WORK TO BE COMPLETED =>
Copy the following lines word for word, but leave out the pictures.

DATASET EXTRACT =>

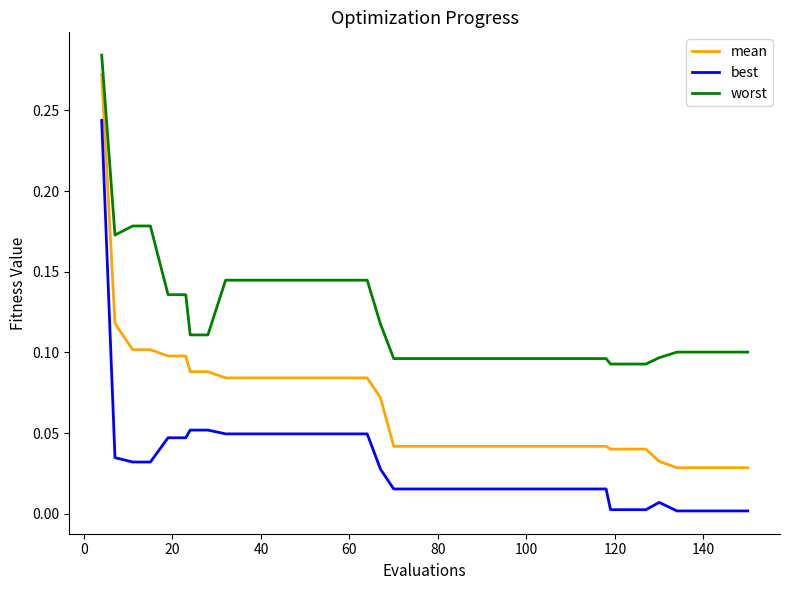

Which series has the largest total across all categories?

worst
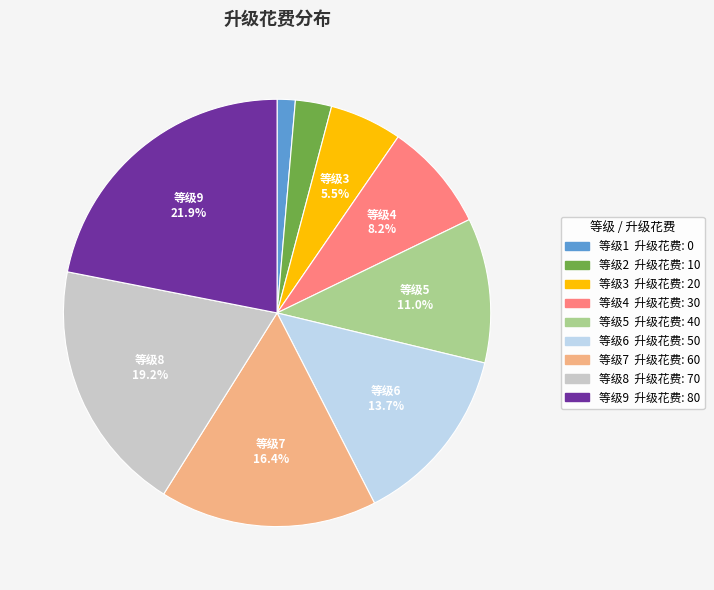

How many segments does this pie chart have?

9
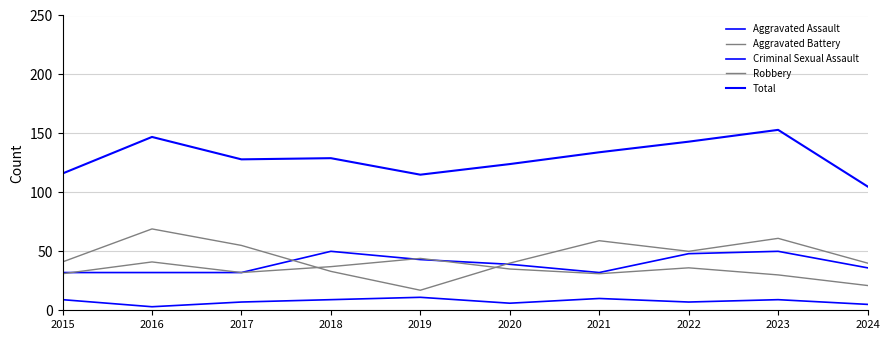

List the series in order of their peak value, lowest first.

Criminal Sexual Assault, Aggravated Battery, Aggravated Assault, Robbery, Total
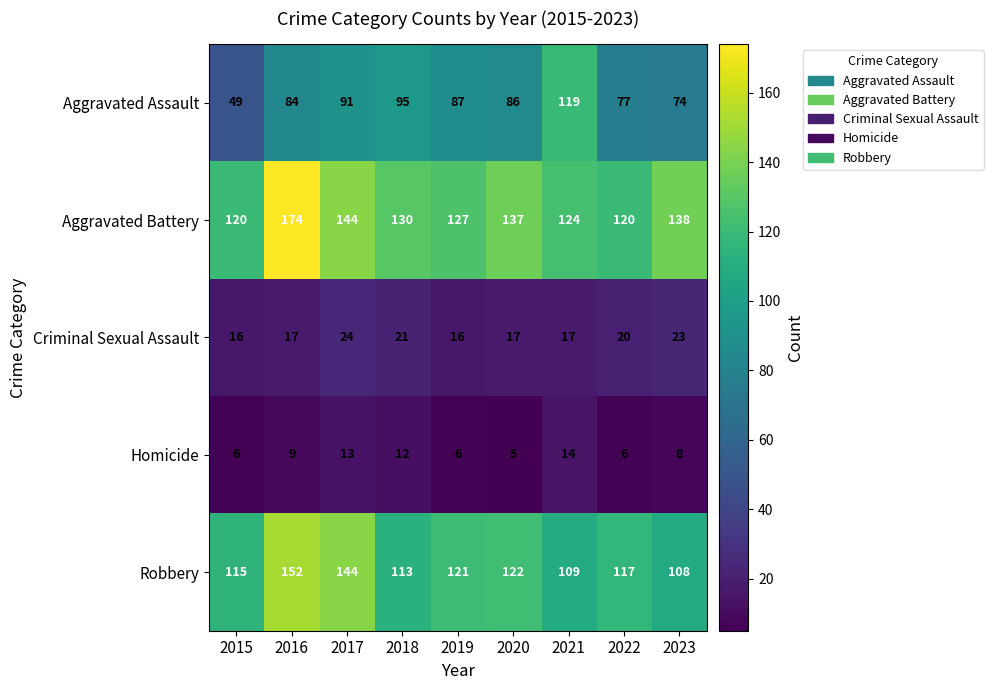

Count the number of categories in the chart.

9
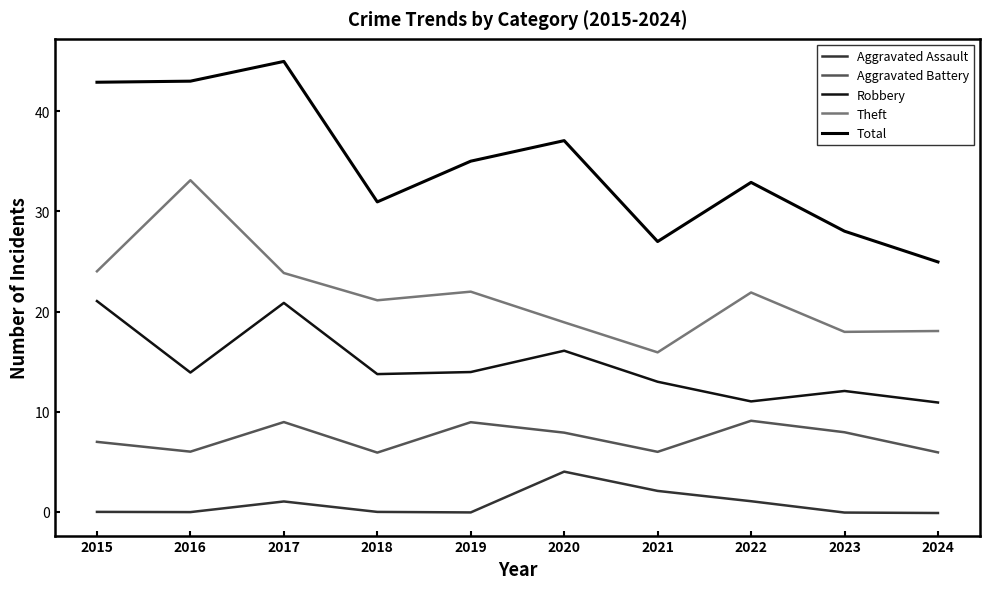

Which series has the largest range (max minus min)?

Total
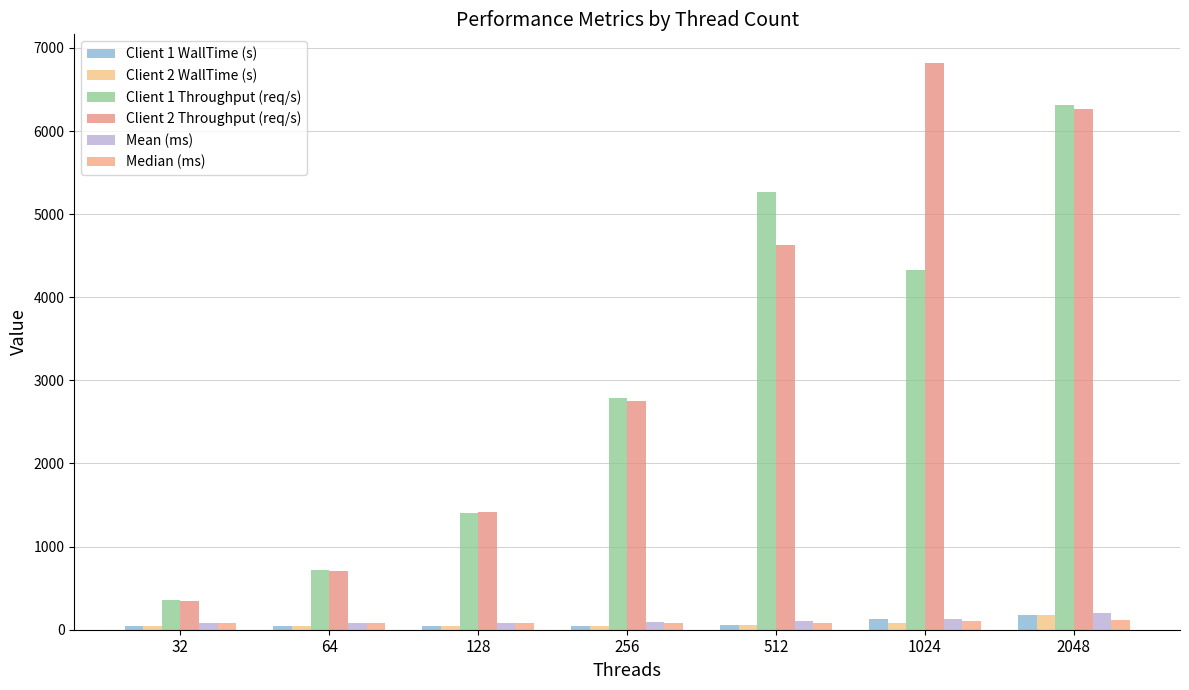

What is the value of the Mean (ms) bar at the 6th from the left?

131.9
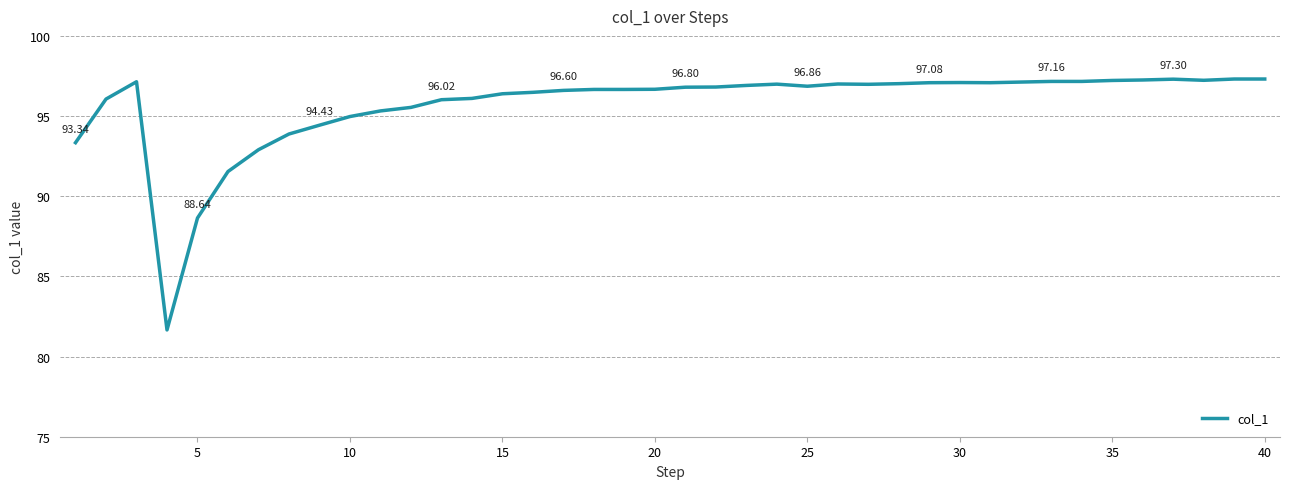

Is this an area chart (filled region under the line)?

No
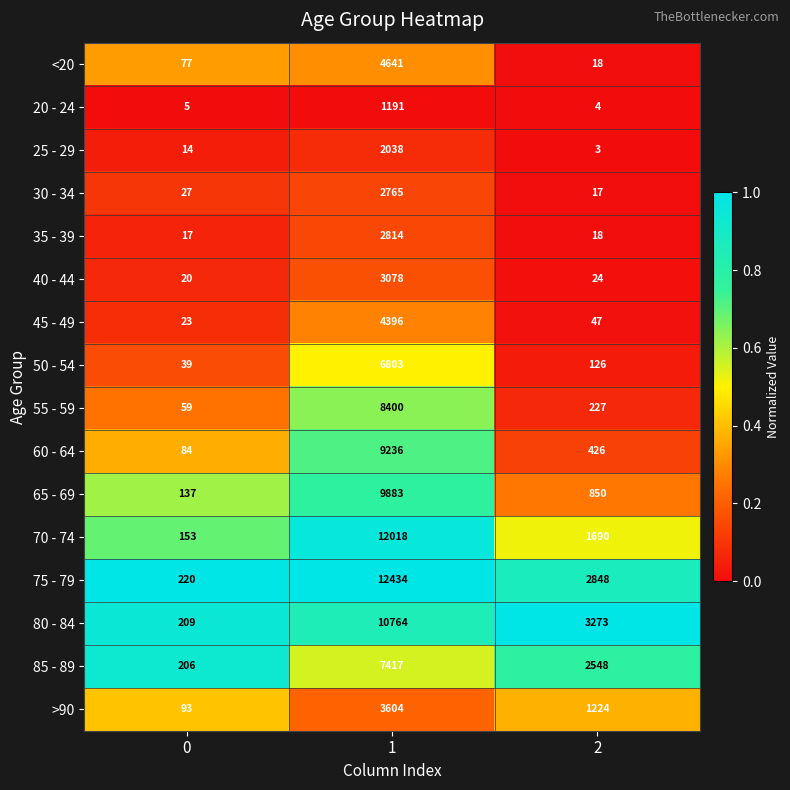

The value of 40 - 44 at 1 is 3078. True or false?

True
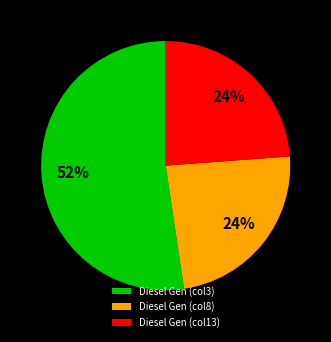

To the nearest percent, what is the average slice percentage?

33%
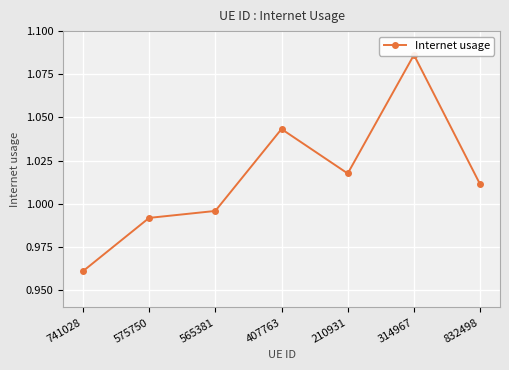

What position from the left is 565381?

3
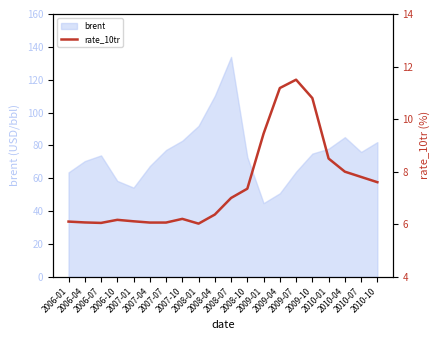

Which category has the lowest value across all series?

2008-01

RESULT =>
Which series has the largest total across all categories?

worst

How many segments does this pie chart have?

9

List the series in order of their peak value, lowest first.

Criminal Sexual Assault, Aggravated Battery, Aggravated Assault, Robbery, Total

Count the number of categories in the chart.

9

Which series has the largest range (max minus min)?

Total

What is the value of the Mean (ms) bar at the 6th from the left?

131.9

Is this an area chart (filled region under the line)?

No

The value of 40 - 44 at 1 is 3078. True or false?

True

To the nearest percent, what is the average slice percentage?

33%

What position from the left is 565381?

3

Which category has the lowest value across all series?

2008-01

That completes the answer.